WHAT YOU ARE ASKED TO DO → Copy out the data below word for word, beginning at the first line and stopping after the line that contains "True or false: mu.2".

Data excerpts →

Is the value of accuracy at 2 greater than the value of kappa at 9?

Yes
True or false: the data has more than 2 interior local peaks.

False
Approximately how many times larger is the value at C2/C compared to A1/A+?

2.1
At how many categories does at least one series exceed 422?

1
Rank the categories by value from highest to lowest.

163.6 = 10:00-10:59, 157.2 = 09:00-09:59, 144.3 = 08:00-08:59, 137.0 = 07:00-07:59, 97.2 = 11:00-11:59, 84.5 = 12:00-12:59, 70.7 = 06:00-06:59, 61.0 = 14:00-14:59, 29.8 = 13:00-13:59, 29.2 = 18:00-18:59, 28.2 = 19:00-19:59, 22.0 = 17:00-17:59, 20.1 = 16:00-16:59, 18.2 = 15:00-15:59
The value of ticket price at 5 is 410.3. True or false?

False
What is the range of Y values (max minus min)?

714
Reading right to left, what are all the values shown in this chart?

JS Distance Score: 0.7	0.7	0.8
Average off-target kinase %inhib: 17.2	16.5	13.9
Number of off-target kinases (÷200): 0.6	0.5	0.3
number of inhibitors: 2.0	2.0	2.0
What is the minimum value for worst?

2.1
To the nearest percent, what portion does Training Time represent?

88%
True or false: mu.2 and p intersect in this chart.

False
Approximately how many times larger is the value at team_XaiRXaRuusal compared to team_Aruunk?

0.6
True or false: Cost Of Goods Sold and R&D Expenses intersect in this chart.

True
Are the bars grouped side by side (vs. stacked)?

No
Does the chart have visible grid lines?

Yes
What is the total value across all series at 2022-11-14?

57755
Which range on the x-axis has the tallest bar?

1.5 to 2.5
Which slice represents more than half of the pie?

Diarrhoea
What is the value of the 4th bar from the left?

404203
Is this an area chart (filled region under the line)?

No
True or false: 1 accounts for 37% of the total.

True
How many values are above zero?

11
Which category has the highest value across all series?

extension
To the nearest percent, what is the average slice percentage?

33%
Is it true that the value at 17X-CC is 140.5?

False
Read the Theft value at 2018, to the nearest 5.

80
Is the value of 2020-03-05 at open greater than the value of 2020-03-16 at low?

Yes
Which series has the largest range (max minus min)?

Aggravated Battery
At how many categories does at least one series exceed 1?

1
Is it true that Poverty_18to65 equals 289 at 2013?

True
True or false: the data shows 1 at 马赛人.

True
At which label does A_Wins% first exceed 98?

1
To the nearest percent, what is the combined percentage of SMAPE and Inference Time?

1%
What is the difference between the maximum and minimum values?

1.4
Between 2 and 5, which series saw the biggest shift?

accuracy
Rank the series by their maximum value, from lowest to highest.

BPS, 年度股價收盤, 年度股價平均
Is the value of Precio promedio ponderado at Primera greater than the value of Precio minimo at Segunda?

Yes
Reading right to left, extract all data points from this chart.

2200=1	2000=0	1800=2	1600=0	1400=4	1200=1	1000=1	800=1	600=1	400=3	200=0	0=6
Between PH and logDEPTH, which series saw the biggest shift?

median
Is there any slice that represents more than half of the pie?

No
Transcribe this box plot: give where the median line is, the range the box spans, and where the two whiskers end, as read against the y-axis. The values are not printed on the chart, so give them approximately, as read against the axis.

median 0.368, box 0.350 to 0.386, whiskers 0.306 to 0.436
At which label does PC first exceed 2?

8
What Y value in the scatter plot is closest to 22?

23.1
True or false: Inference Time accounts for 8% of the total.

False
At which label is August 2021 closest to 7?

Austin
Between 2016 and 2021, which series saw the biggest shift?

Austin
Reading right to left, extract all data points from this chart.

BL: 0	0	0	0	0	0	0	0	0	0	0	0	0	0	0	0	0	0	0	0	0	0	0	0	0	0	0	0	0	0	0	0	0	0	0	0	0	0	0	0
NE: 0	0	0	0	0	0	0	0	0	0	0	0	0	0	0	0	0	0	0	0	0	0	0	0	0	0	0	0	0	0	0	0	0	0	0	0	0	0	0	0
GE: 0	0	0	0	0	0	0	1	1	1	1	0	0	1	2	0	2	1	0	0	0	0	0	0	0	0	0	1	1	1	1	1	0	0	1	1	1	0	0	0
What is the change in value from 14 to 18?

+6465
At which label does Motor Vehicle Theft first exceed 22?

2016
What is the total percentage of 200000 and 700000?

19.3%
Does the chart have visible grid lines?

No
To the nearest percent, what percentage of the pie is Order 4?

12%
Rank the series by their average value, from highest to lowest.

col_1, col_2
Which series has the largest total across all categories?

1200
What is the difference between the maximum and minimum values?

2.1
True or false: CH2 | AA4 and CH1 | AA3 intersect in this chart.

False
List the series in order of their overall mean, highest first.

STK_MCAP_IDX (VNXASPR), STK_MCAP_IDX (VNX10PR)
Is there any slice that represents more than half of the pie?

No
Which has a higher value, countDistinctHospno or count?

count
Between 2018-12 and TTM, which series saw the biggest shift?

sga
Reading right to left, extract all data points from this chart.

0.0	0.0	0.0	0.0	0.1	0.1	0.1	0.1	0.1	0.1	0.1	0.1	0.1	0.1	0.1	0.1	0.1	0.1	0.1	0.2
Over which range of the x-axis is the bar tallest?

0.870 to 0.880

EXPECTED ANSWER →
Is the value of accuracy at 2 greater than the value of kappa at 9?

Yes
True or false: the data has more than 2 interior local peaks.

False
Approximately how many times larger is the value at C2/C compared to A1/A+?

2.1
At how many categories does at least one series exceed 422?

1
Rank the categories by value from highest to lowest.

163.6 = 10:00-10:59, 157.2 = 09:00-09:59, 144.3 = 08:00-08:59, 137.0 = 07:00-07:59, 97.2 = 11:00-11:59, 84.5 = 12:00-12:59, 70.7 = 06:00-06:59, 61.0 = 14:00-14:59, 29.8 = 13:00-13:59, 29.2 = 18:00-18:59, 28.2 = 19:00-19:59, 22.0 = 17:00-17:59, 20.1 = 16:00-16:59, 18.2 = 15:00-15:59
The value of ticket price at 5 is 410.3. True or false?

False
What is the range of Y values (max minus min)?

714
Reading right to left, what are all the values shown in this chart?

JS Distance Score: 0.7	0.7	0.8
Average off-target kinase %inhib: 17.2	16.5	13.9
Number of off-target kinases (÷200): 0.6	0.5	0.3
number of inhibitors: 2.0	2.0	2.0
What is the minimum value for worst?

2.1
To the nearest percent, what portion does Training Time represent?

88%
True or false: mu.2 and p intersect in this chart.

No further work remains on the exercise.